Hydraulic Systems And Their Incredible Lifting Prowess
Posted by Juan E. Chavez on 12th Nov 2016
Picture a dentist’s chair and a car lift. These are vastly different from one another, and yet, they still have one thing in common: both can lift heavy loads with ease. And all of that is made possible y the serious lifting power of hydraulics systems. Ever seen an industrial capacity car lift before? Such a machine can lift as much as 18,000 pounds without much trouble.
But, why are hydraulics seemingly used on a lot of heavy lifting devices? To answer this question, it helps to understand how they really work.
Hydraulics Defined
Hydraulics involve the study of liquids and their mechanical properties. In engineering purposes, hydraulics deal with using liquids (i.e. water and oil) to move things. The use of liquids instead of other mediums, say, air, is appropriate because of one property that liquids have: incompressibility.
Compressed air has less volume when it’s squeezed. Compressing liquid, on the other hand, is utterly impossible—its volume doesn’t change even if it’s pressed really hard. The same thing is true with solids. Try pressing hard on a sheet of metal, and you’ll see a dent form. This incompressibility that liquids have means that, with enough force (push or pull) applied, the liquid will move from one end of the hydraulic system to another.
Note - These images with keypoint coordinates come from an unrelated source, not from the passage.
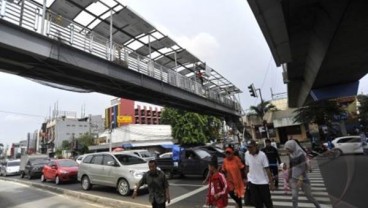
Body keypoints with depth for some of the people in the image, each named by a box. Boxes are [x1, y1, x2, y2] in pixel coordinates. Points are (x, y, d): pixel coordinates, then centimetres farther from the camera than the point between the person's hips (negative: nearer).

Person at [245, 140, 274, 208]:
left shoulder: (262, 155, -18)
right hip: (252, 181, 3)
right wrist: (247, 177, 9)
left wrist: (271, 183, -12)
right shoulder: (247, 154, -7)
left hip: (263, 181, -3)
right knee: (256, 201, 11)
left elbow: (267, 169, -14)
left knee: (267, 200, 12)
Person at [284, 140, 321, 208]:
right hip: (294, 178, 4)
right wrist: (289, 177, 14)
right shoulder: (291, 155, 1)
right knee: (294, 196, -4)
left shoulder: (301, 154, -17)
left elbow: (304, 168, -20)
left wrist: (301, 180, -24)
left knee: (309, 195, 14)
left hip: (303, 178, -4)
Now, you might ask why liquids are incompressible compared to gases. It’s because the molecules in them have less distance between one another. Water is perhaps the most incompressible because its molecules have greater intermolecular bonds than most liquids.
Serious Lifting Power
Thus, we move on to hydraulic lifts. Given the right mechanical assembly (i.e. hydraulic chambers that could withstand the great liquid pressure without bursting), hydraulic lifts can lift almost anything. Take this: the ALE Heavy Lift company managed to raise a 42,695-ton oil rig topside to a height of over 78 feet, using proprietary hydraulic jacks. It is currently the heaviest load out ever performed.
These are the reasons car lifts, like other heavy lifting machines, use hydraulics. Science makes them more than capable of lifting almost incomprehensible loads.